Skip to content

Stream EKS Control Panel Logs to S3

background

目前 eks 控制平面日志只支持发送到 cloudwatch,且在同一个 log group 中有 5 种类型 6种前缀的 log stream 的日志,不利于统一查询。且只有 audit 日志是 json 格式其他均是单行日志,且字段各不相同。

  • kube-apiserver-audit
  • kube-apiserver
  • kube-scheduler
  • authenticator
  • kube-controller-manager
  • cloud-controller-manager

requirement

客户需求:

  1. 简单 - 已有 splunk 日志平台,不希望使用 opensearch 等其他日志平台,保证运维简化
  2. 实时 - 需要有方法将日志近实时地发送到S3,可以通过 splunk 进行查询和实时告警。

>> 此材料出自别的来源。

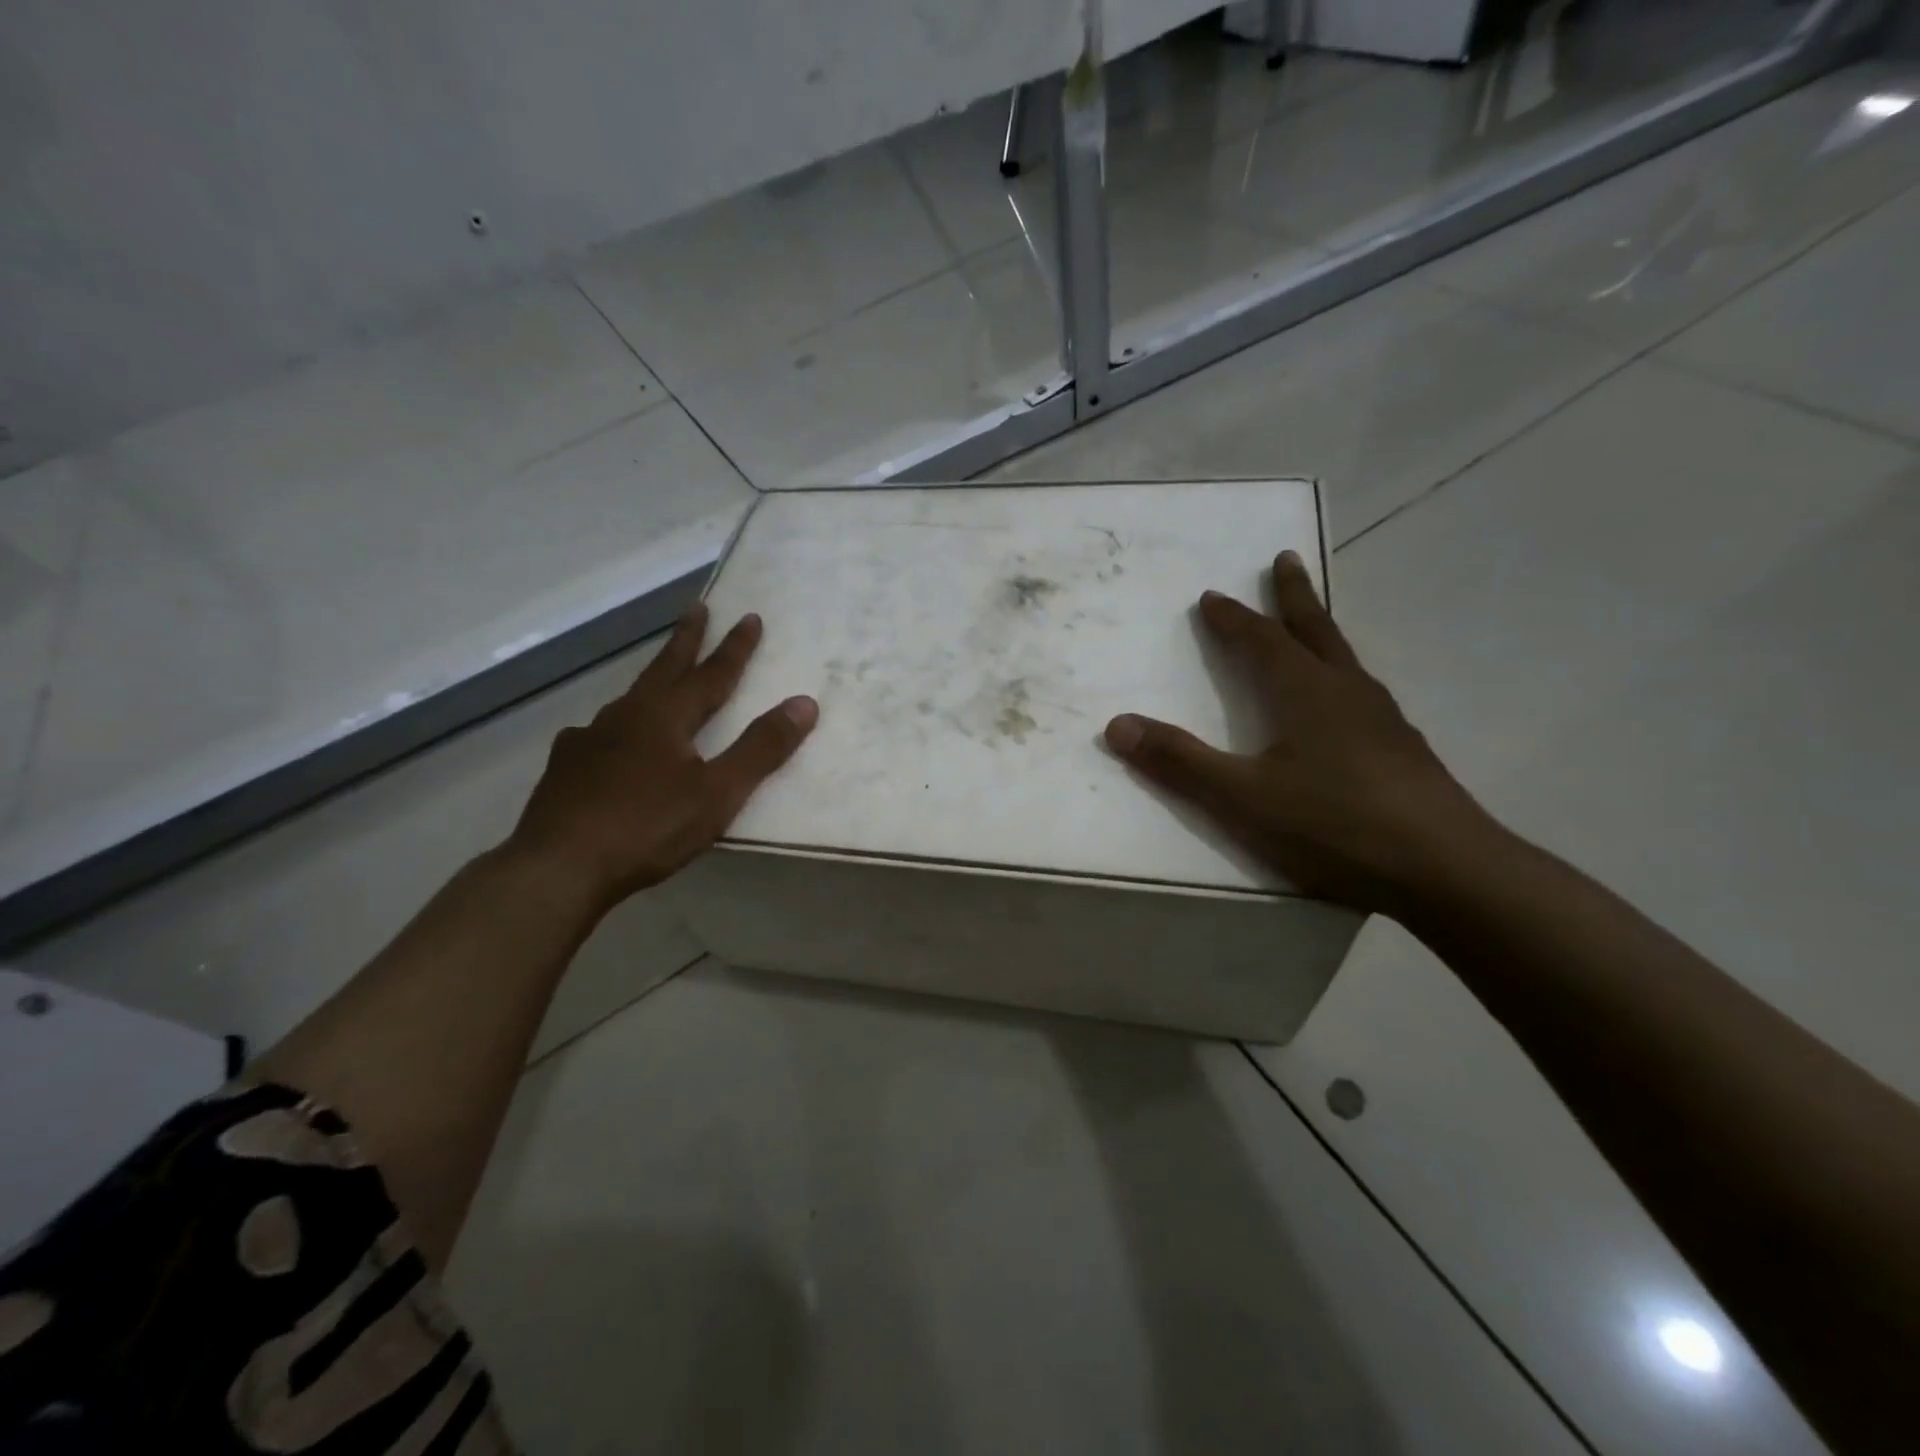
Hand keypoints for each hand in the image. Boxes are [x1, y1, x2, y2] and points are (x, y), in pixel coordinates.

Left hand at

export cloudwatch 日志的方式,实时性无法满足,且同样需要额外实现 export 端点续导的问题
  3. 二次处理 - 未来可以实现对日志进行查询及关键字段提取方便进行分析和告警
  4. 成本和安全 - 成本控制,高安全性,支持多账号

architecture

walkthrough

eks cluster

  • need an EKS cluster and enable log to cloudwatch

s3

  • 创建s3桶
export AWS_PAGER=""
export AWS_REGION=$(curl -s 169.254.169.254/latest/dynamic/instance-identity/document | jq -r '.region')
export AWS_DEFAULT_REGION=${AWS_REGION}
export AWS_ACCOUNT_ID=$(aws sts get-caller-identity \
--query "Account" --output text)

UNIQ=$(date +%Y%m%d%H%M)
BUCKET_NAME=centrallog-$UNIQ
S3_PREFIX="CentralizedAccountLogs"
aws s3 mb s3://${BUCKET_NAME}

ATHENA_BUCKET_NAME=athena-$UNIQ
aws s3 mb s3://${ATHENA_BUCKET_NAME}

lambda

echo ${AWS_REGION} ${UNIQ}
LAMBDA_NAME=firehose-lambda-${UNIQ}

if [[ ${AWS_REGION%%-*} == "cn" ]]; then
  ARN_PREFIX="aws-cn"
else
  ARN_PREFIX="aws"
fi

# create lambda role
LAMBDA_ROLE_NAME=${LAMBDA_NAME}-role-${UNIQ}
echo '{"Version": "2012-10-17","Statement": [{ "Effect": "Allow", "Principal": {"Service": "lambda.amazonaws.com"}, "Action": "sts:AssumeRole"}]}' |tee lambda-role-trust-policy.json
aws iam create-role --role-name ${LAMBDA_ROLE_NAME} --assume-role-policy-document file://lambda-role-trust-policy.json

envsubst >lambda-role-policy.json <<-EOF
{
    "Version": "2012-10-17",
    "Statement": [
        {
            "Action": [
                "firehose:PutRecord",
                "firehose:PutRecordBatch"
            ],
            "Effect": "Allow",
            "Resource": "arn:${ARN_PREFIX}:firehose:${AWS_REGION}:${AWS_ACCOUNT_ID}:deliverystream/*"
        }
    ]
}
EOF

LAMBDA_POLICY_ARN=$(aws iam create-policy \
--policy-name ${LAMBDA_ROLE_NAME} \
--policy-document file://lambda-role-policy.json |jq -r '.Policy.Arn')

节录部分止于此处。